[Stored data]
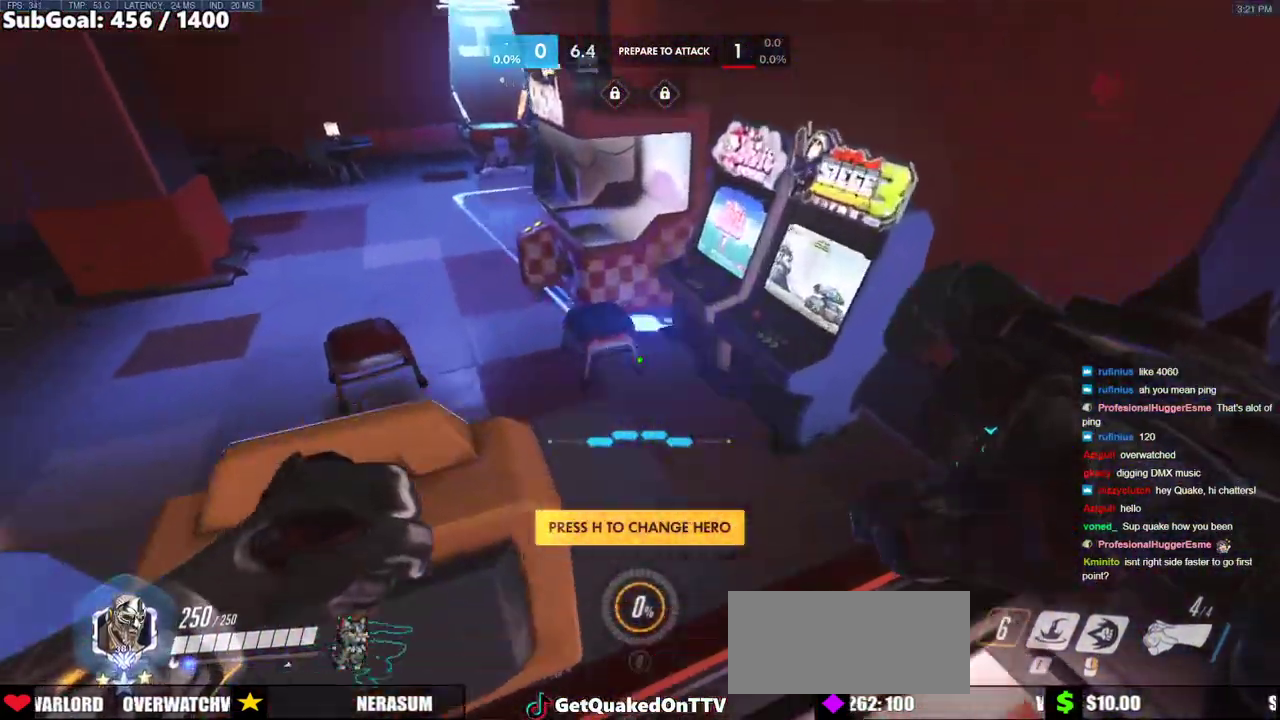
{"keys": [], "mouse": [], "events": [[217, "d", "up"], [267, "w", "up"]]}
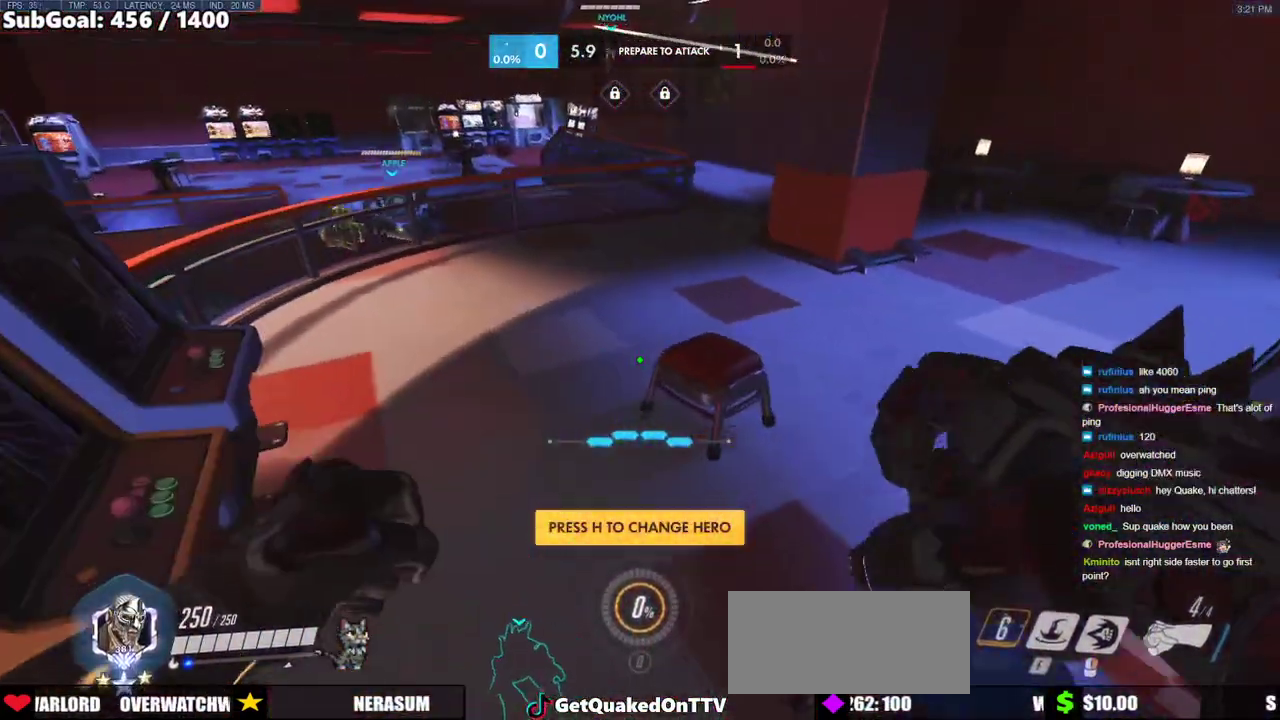
{"keys": ["w"], "mouse": [], "events": [[133, "w", "down"], [267, "space", "down"], [417, "space", "up"]]}
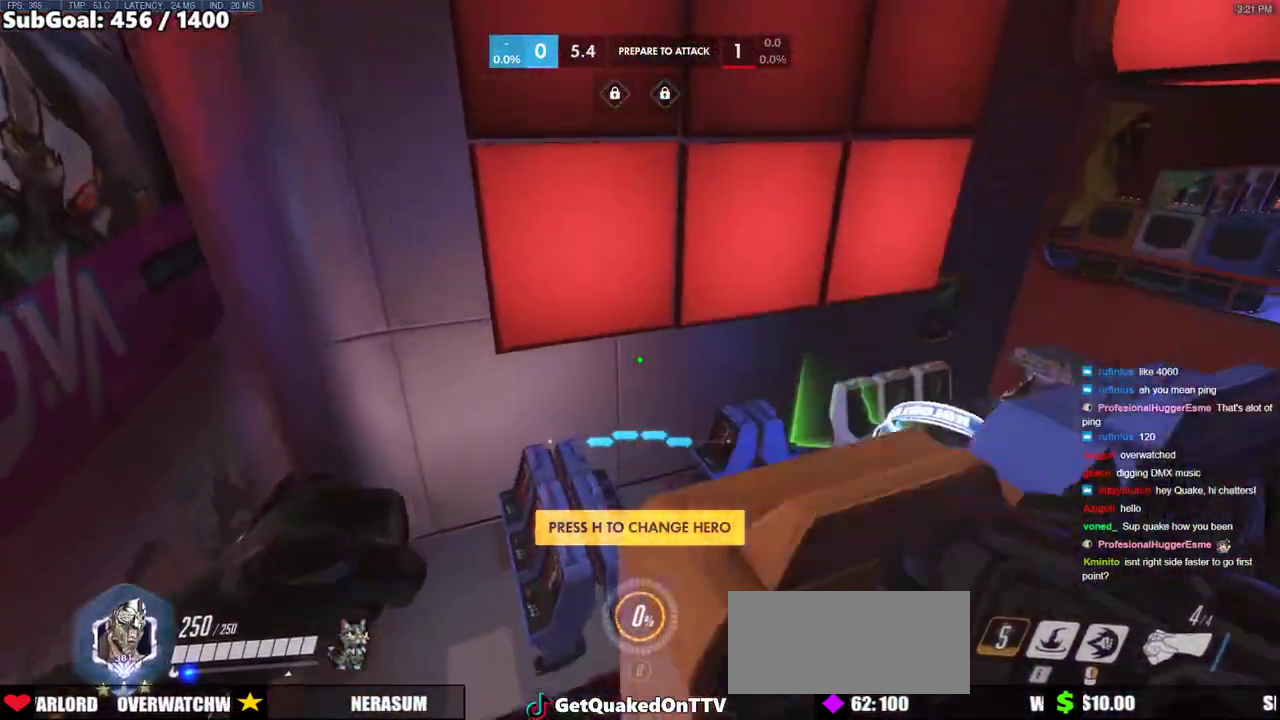
{"keys": [], "mouse": [], "events": [[150, "w", "up"]]}
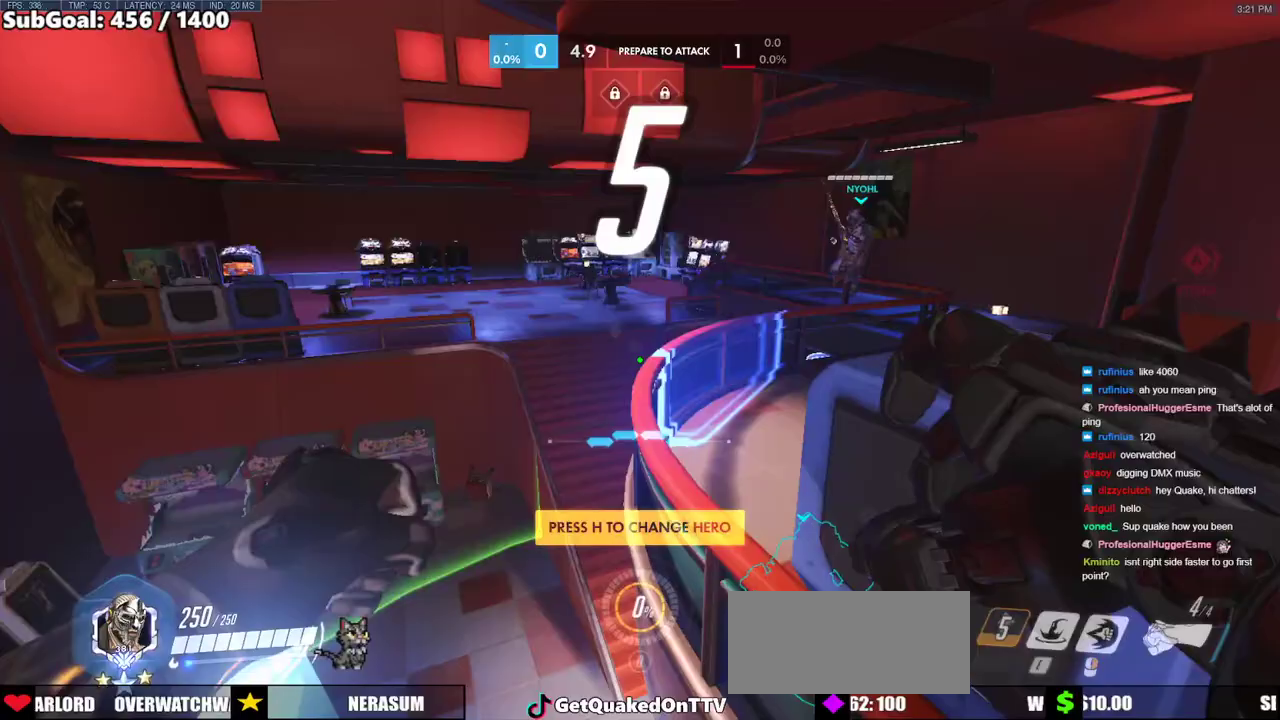
{"keys": [], "mouse": [], "events": []}
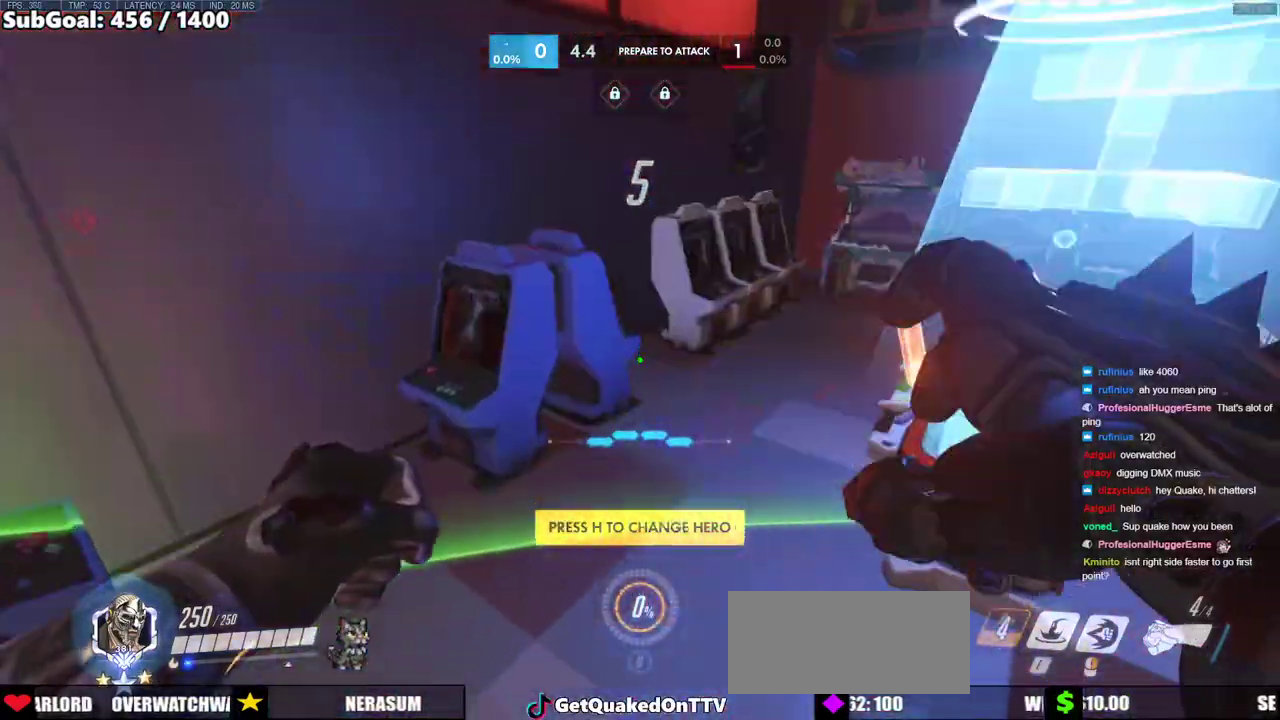
{"keys": ["a", "space"], "mouse": [], "events": [[133, "s", "down"], [183, "a", "down"], [317, "s", "up"], [467, "space", "down"]]}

Assignment | Print every record above exactly, with no pictures.

Answer for this exercise |
{"keys": [], "mouse": [], "events": [[217, "d", "up"], [267, "w", "up"]]}
{"keys": ["w"], "mouse": [], "events": [[133, "w", "down"], [267, "space", "down"], [417, "space", "up"]]}
{"keys": [], "mouse": [], "events": [[150, "w", "up"]]}
{"keys": [], "mouse": [], "events": []}
{"keys": ["a", "space"], "mouse": [], "events": [[133, "s", "down"], [183, "a", "down"], [317, "s", "up"], [467, "space", "down"]]}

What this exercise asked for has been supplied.